§ **TAREFAS**:
A - Repita, sem alterações, o trecho da crítica de “O Lar das Crianças Peculiares” entre “Melhor filme de” e “revela apenas redundante.”, inclusive.
B - Dê sequência à crítica de “O Lar das Crianças Peculiares”, começando logo após a última frase apresentada.

§ **TRECHO SELECIONADO**:

“O Lar das Crianças Peculiares” é mais convencional do que o título sugere

“O Lar das Crianças Peculiares” é mais convencional do que o título sugere

Melhor filme de Tim Burton em quase dez anos, adaptação do best-seller de Ransom Riggs ainda está longe dos grandes trabalhos do cineasta

por Virgílio Souza

Em outros tempos, seria imperdível ver Tim Burton adaptar para os cinemas um romance como o de Ransom Riggs. Como se autor e cineasta fossem a combinação perfeita, todos os ingredientes são compatíveis: Jake (Asa Butterfield), o protagonista solitário que tem fotografias de pessoas desconhecidas como ponto de partida para suas aventuras parece mesmo saído da mente do responsável por “Edward Mãos de Tesoura”. Diante de uma crise de criatividade constante e de títulos questionáveis, porém, a combinação se revela apenas redundante.

Prestes a completar dez anos sem realizar um filme verdadeiramente empolgante, Tim Burton provavelmente deveria explorar terrenos menos convencionais; podermos tranquilamente chamar de “convencional” um universo tão particular já é sinal desse esgotamento. Ainda assim, o fato de ser conhecido não torna o terreno necessariamente menos fértil. É seguro dizer que, em meio à repetição de suas marcas registradas, ocasionalmente o diretor encontra momentos preciosos.

Nesse sentido, é também correto afirmar que “O Lar das Crianças Peculiares” traz mais desses exemplos positivos do seus antecessores imediatos. Construído a partir de fotografias de colecionadores, o livro de Riggs traça uma narrativa de fantasia que dedica atenção especial às figuras que apresenta. Quando se presta a fazer o mesmo, observando as características de suas criaturas, Burton tem enorme sucesso — o que interessa a ele desde sempre é o peculiar, como sua trajetória denuncia.

§ **Registros de uma coleção**:

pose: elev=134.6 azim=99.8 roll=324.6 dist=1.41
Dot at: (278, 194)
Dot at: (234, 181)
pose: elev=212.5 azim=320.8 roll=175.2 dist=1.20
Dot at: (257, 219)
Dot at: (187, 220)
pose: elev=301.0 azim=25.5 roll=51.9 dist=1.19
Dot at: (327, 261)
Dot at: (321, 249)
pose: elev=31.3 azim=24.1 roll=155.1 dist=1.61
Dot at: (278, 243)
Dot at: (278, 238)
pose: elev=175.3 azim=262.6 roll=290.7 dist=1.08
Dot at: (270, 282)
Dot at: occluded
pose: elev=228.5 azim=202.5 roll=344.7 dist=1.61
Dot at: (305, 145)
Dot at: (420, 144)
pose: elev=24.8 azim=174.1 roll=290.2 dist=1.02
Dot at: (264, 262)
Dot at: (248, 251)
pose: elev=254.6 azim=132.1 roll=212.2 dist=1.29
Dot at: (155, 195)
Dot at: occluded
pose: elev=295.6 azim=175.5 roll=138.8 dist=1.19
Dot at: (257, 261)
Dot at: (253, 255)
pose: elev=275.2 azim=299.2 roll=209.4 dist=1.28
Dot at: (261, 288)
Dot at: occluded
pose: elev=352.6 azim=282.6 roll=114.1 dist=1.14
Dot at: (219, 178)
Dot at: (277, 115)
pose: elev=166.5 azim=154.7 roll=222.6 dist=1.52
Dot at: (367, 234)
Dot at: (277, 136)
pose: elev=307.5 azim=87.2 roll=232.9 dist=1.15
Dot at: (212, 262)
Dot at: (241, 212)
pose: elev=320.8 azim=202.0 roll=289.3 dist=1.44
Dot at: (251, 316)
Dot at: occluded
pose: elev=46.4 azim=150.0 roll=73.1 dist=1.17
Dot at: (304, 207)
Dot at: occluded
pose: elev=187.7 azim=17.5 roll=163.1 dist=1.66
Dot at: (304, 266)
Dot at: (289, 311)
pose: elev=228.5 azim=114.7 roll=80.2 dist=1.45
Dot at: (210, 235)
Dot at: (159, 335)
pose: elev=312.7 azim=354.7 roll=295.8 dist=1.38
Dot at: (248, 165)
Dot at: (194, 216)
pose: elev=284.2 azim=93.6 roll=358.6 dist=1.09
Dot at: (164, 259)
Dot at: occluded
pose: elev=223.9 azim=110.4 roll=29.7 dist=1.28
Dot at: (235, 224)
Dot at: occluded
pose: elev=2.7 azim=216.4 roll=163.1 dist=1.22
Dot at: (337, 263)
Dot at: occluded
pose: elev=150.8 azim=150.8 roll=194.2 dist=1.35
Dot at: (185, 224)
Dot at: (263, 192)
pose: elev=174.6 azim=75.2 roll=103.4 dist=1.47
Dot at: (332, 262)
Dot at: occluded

§ **RESPOSTAS**:
A -
Melhor filme de Tim Burton em quase dez anos, adaptação do best-seller de Ransom Riggs ainda está longe dos grandes trabalhos do cineasta

por Virgílio Souza

Em outros tempos, seria imperdível ver Tim Burton adaptar para os cinemas um romance como o de Ransom Riggs. Como se autor e cineasta fossem a combinação perfeita, todos os ingredientes são compatíveis: Jake (Asa Butterfield), o protagonista solitário que tem fotografias de pessoas desconhecidas como ponto de partida para suas aventuras parece mesmo saído da mente do responsável por “Edward Mãos de Tesoura”. Diante de uma crise de criatividade constante e de títulos questionáveis, porém, a combinação se revela apenas redundante.

B -
Tim Burton dirige Asa Butterfield no set

Tim Burton dirige Asa Butterfield no set

Miss

Miss Peregrine, a personagem de Eva Green que ocupa espaço de destaque o título original da obra, é o principal símbolo dessa tendência. Responsável por administrar o orfanato (como uma versão mais comportada do lar dos “X-Men”) e guiar o elenco infantil pela trama, ela se equilibra entre a autoridade e a amabilidade exigidas por sua posição. Não por acaso, os segmentos em que o roteiro de Jane Goldman concentra a ação no casarão, com todas as possibilidades que ele esconde, são os mais interessantes do filme.

Com base nos demais títulos de sua filmografia como roteirista, tais como “Primeira Classe” e “Dias de um Futuro Esquecido”, a escolha de Goldman para a função faz todo sentido. O problema é que suas pretensões aqui parecem fora de controle, e é tarefa impossível dar conta de tanto com a obrigação de imprimir a assinatura de Burton em cada plano.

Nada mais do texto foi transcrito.